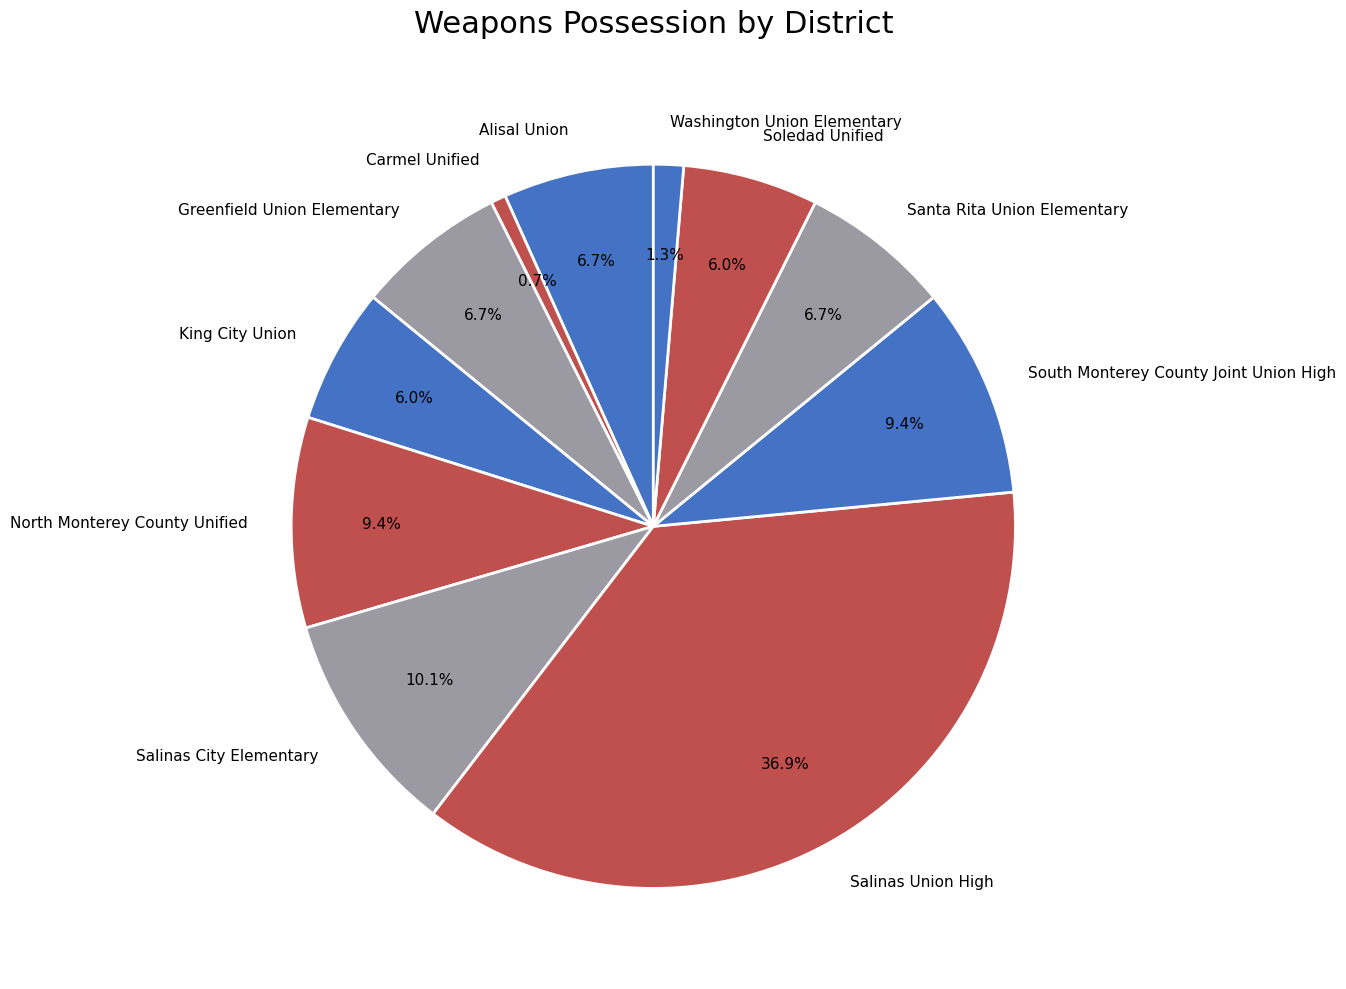

How many segments does this pie chart have?

11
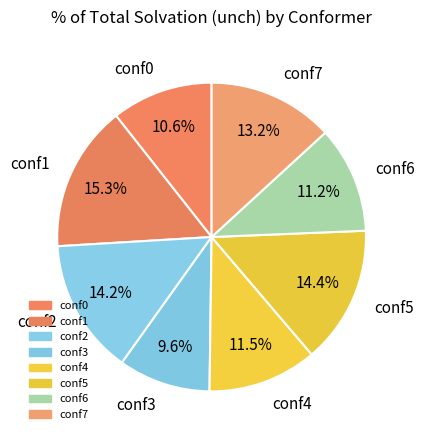

Is the sum of conf1 and conf2 greater than half?

No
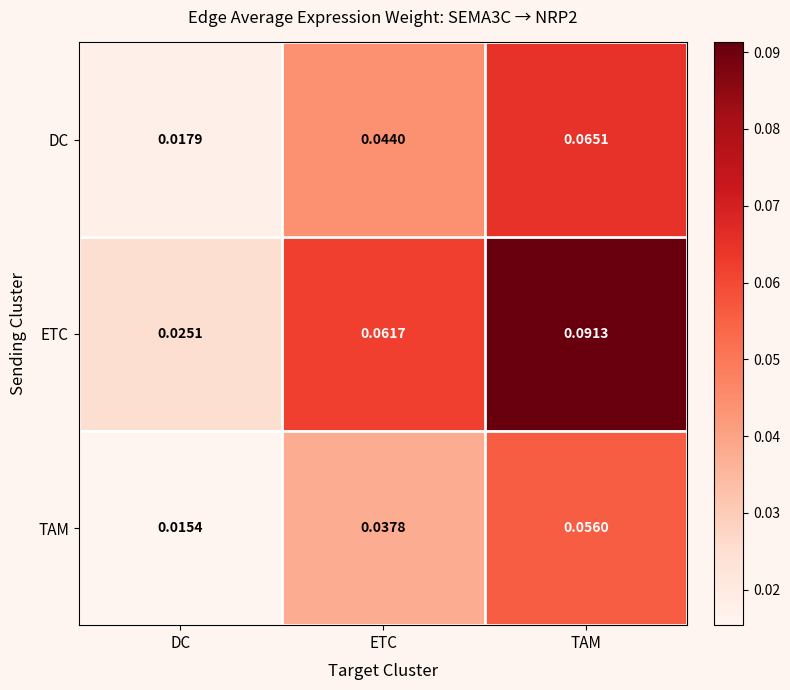

Which series has the largest total across all categories?

ETC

__________

(Problem to solve)
Format the listing above as a JSON list of strings, with one string for each line and blank lines omitted. Leave the pictures out of the answer.

(The answer)
[
  "How many segments does this pie chart have?",
  "11",
  "Is the sum of conf1 and conf2 greater than half?",
  "No",
  "Which series has the largest total across all categories?",
  "ETC"
]